The poet Ted Hughes (1930–1998) bought a house, Court Green, in North Tawton, in 1961 with his then-wife Sylvia Plath (1932–1963), who lived there briefly with him until their separation in December 1962. After Plath's suicide, Ted Hughes moved his partner Assia Wevill into Court Green where Assia helped care for Hughes' and Plath's two children, Frieda and Nicholas. In due course Hughes made North Tawton his permanent home, until his fatal myocardial infarction in a Southwark, London, hospital on 28 October 1998, while undergoing treatment for colon cancer.

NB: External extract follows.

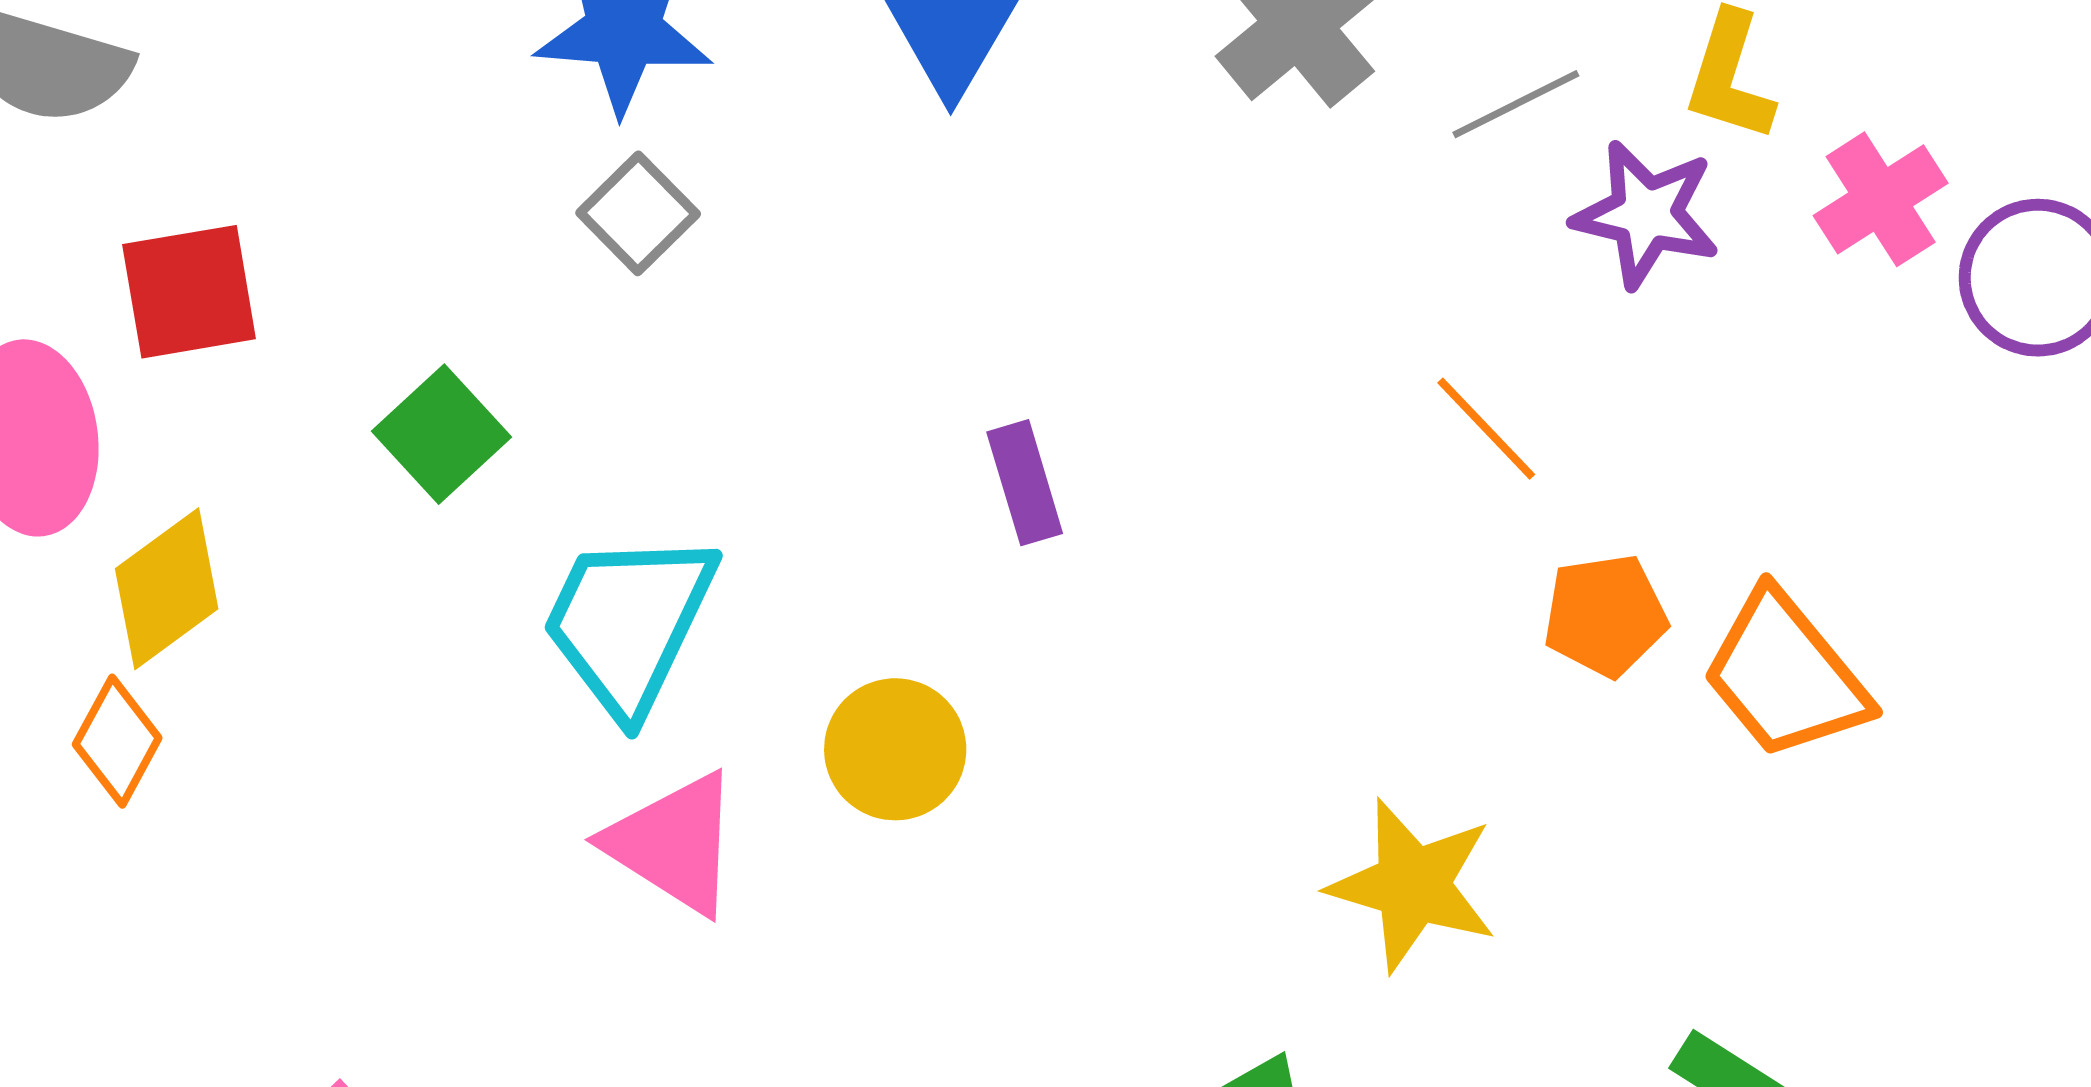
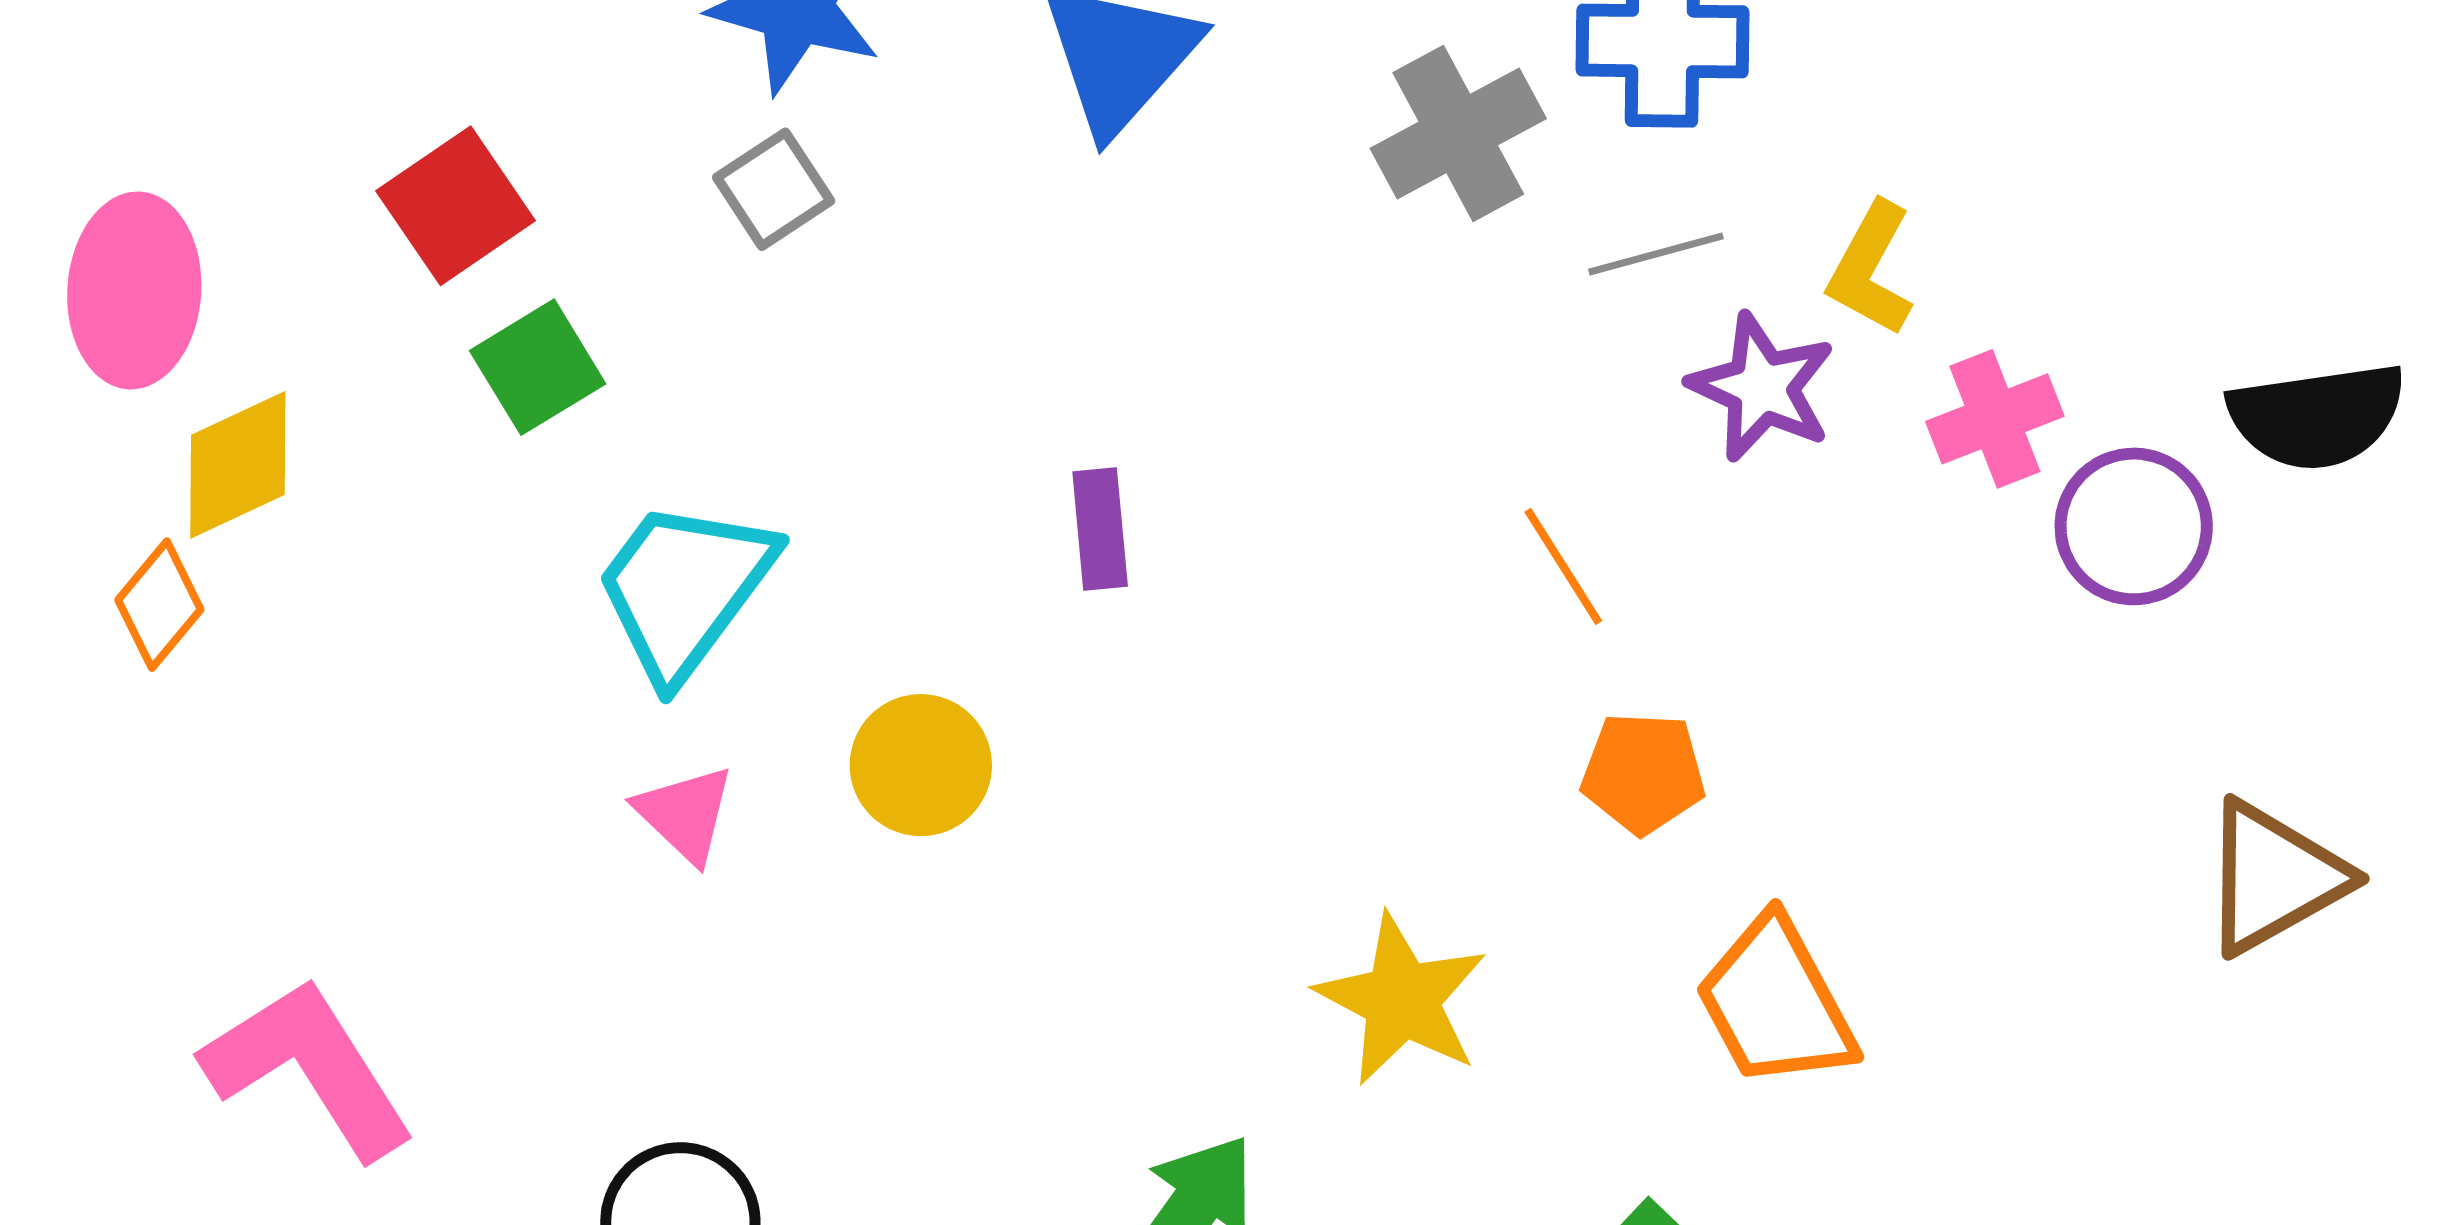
red square: (189, 292) -> (456, 206), moved, turned -36
orange trapezoid: (1785, 675) -> (1776, 1003), moved
pink triangle: (674, 843) -> (685, 814), size x0.7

In 2005, North Tawton was used as the location for the filming of Jennifer Saunders' BBC television series Jam & Jerusalem. The town represented the fictional Clatterford St Mary. St Peter's Church and North Tawton Town Hall featured prominently in the series.

The nearby Den Brook Wind Farm and the residents local to it were featured in a four-part BBC documentary called Windfarm Wars. Broadcast in 2011, the documentary covered the seven years of legal processes involved with the windfarm receiving planning permission. The windfarm was finally constructed in 2016.

==Sport==
North Tawton has Football, Rugby and Bowling clubs.